Reading text:
--- START ---

The NESARC-III surveyed a nationally representative sample of 36,309 adults in 2012–2013 with an overall response rate of 60.1%.17 The target population was the civilian noninstitutionalized population in the United States, ages 18 or older. Data were collected in face-to-face computer-assisted interviews conducted in respondents' households. The Alcohol Use Disorder and Associated Disabilities Interview Schedule–Diagnostic and Statistical Manual of Mental Disorders, Fifth Edition (DSM-5) Version (AUDADIS-5) from the National Institute on Alcohol Abuse and Alcoholism (NIAAA) was used as the diagnostic interview.18 The research protocol was approved by the institutional review boards (IRBs) of the National Institutes of Health and Westat (contractor for the NESARC-III). This IRB review and approval extends to studies that are conducted by NIAAA and its contractors. Additional details about the NESARC-III design and methods are reported elsewhere.17

Measures

To assess sexual identity, respondents were shown a preprinted response card and asked to select the category that best described them. Response options included (1) heterosexual (straight), (2) gay or lesbian, (3) bisexual, or (4) not sure. Respondents who selected gay/lesbian, bisexual, or not sure were included in our analyses. Some evidence has suggested that respondents who indicate that they are unsure about their sexual identity may be at higher risk of mental health problems,6,19,20 and respondents who identify as “mostly heterosexual” have the highest rates of substance use compared to exclusively heterosexual respondents.21–23 Inclusion of the “not sure” sexual identity option may have facilitated inclusion of a portion of sexual minorities who are either unsure or “mostly heterosexual” and consistently missing from other studies that use three-category measures of sexual identity (i.e., heterosexual, gay/lesbian, or bisexual).24,25 For these reasons, we chose to include respondents who selected “not sure” in our analysis. Results did not differ substantially when the “not sure” group was excluded from analyses.

Sexual orientation-based discrimination was measured using questions derived from the Experiences of Discrimination scales developed by Krieger and Sidney.26 Sexual minority respondents were asked to report how often (on a scale from never = 0 to very often = 4) during the past 12 months they experienced discrimination because they were assumed to be gay, lesbian, or bisexual in the following scenarios: (1) ability to obtain healthcare or health insurance coverage; (2) healthcare treatment; (3) in public settings such as on the street, in stores, or in restaurants; (4) other situations such as obtaining a job or on the job, getting admitted to a school or training program, in the courts, or by the police; (5) verbal harassment; and (6) physical assault or threats of harm. We summed the six responses to create a continuous measure of discrimination with the range from 0, never experiencing discrimination for all 6 scenarios, to 24, experiencing discrimination very often for all 6 scenarios. Because this measure included 0 values and was highly right-skewed, it was log-transformed (i.e., ln(sum +1)) before being entered into regression models. For respondents missing up to two of the six questions (n = 8), missing values were imputed with the median value (median = 0 for all six questions) before summation. For respondents missing three or more of the six discrimination scenario questions (n = 21), no imputed value was assigned before summation; thus, these respondents were excluded from analyses.

--- END ---

Data section:
--- START ---

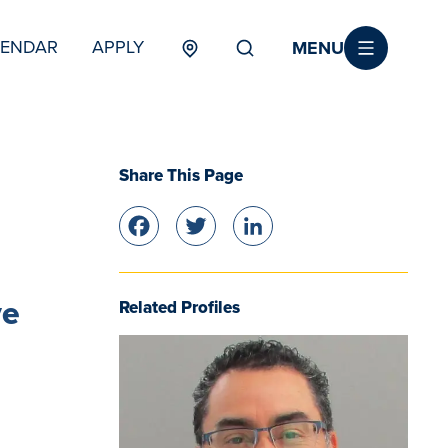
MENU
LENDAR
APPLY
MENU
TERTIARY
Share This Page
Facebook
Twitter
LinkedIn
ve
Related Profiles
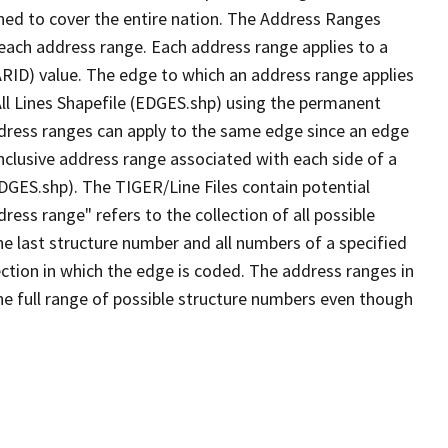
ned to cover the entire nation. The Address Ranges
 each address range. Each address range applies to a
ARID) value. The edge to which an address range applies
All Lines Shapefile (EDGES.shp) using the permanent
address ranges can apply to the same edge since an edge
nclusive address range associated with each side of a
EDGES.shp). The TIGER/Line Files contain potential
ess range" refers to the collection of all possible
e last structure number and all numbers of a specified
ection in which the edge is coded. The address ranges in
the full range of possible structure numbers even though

--- END ---
--- START ---

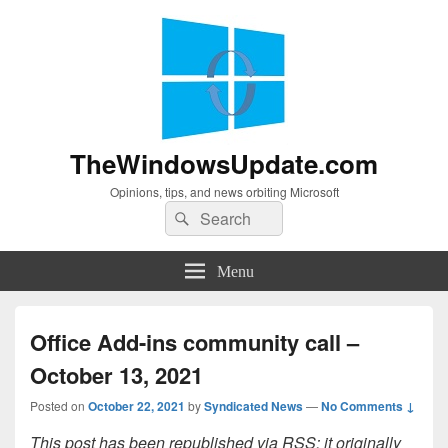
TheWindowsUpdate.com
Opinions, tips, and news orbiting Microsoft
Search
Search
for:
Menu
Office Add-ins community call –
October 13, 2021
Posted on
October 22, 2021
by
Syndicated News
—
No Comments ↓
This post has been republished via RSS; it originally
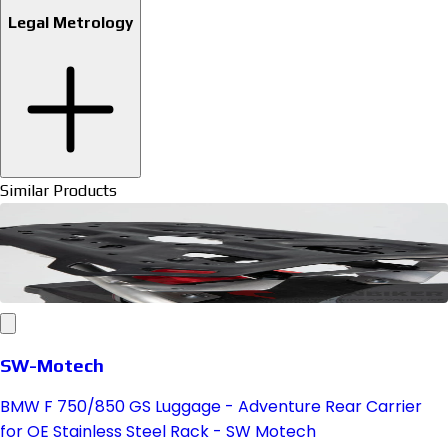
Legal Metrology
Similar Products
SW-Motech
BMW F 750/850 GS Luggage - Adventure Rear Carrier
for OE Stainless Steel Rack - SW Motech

--- END ---
--- START ---

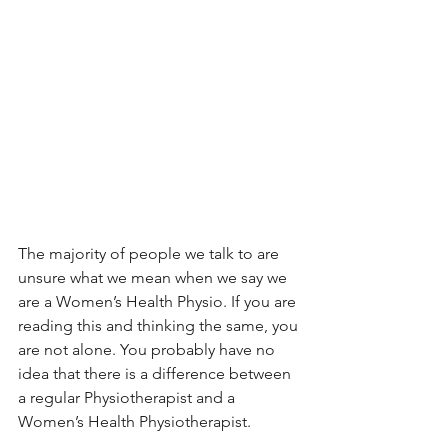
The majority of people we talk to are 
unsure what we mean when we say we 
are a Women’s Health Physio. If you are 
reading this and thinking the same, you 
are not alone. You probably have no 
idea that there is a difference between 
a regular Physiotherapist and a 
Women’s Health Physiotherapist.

--- END ---

Actions to take:
(a) Decide whether each statement agrees with the survey methods text. Answer yes or no for each, and quote the words from the text that decide it.
(i) The NESARC-III interviews were conducted by telephone.
(ii) The summed discrimination measure ranged from 0 to 24.
(iii) Respondents missing three or more of the discrimination questions had their missing values imputed with the median.
(b) Resume the survey methods text after its last sentence.

Answers below:
(a)
(i) No: "Data were collected in face-to-face computer-assisted interviews conducted in respondents' households."
(ii) Yes: "with the range from 0, never experiencing discrimination for all 6 scenarios, to 24, experiencing discrimination very often for all 6 scenarios"
(iii) No: "For respondents missing three or more of the six discrimination scenario questions (n = 21), no imputed value was assigned before summation"

(b)
We examined the following dichotomous (yes vs. no) substance use measures (all pertaining to the past 12 months) from the AUDADIS-5:

  • • heavy episodic drinking—defined as drinking 4 or more drinks (for men ages 65 and older and all women) or 5 or more drinks (for men under age 65) in 2 hours or less at least once per week;

  • • exceeding daily drinking limits—defined as meeting the following criteria at least once per week: drinking four or more drinks (for men ages 65 and older and all women) or five or more drinks (for men under age 65) in a single day; or the usual or largest ethanol intake of any beverage type exceeded 2.1 ounces of ethanol (i.e., 3.5 standard drinks) (for men ages 65 and older and all women) or exceeded 2.7 ounces of ethanol (i.e., 4.5 standard drinks) (for men under age 65);

  • • exceeding weekly drinking limits—defined as drinking more than 7 drinks (for men ages 65 and older and all women) or more than 14 drinks (for men under age 65) per week;

  • • any substance use disorder—defined as meeting the DSM-5 criteria for an alcohol use disorder, nicotine use disorder, or drug use disorder;

  • • alcohol use disorder—defined as meeting the DSM-5 criteria for an alcohol use disorder;

  • • nicotine use disorder—defined as meeting the DSM-5 criteria for a nicotine use disorder; and

  • • drug use disorder—defined as meeting the DSM-5 criteria for a/an sedative, marijuana, opioid, cocaine, stimulant, hallucinogen, inhalant/solvent, club drug, heroin, or other drug use disorder.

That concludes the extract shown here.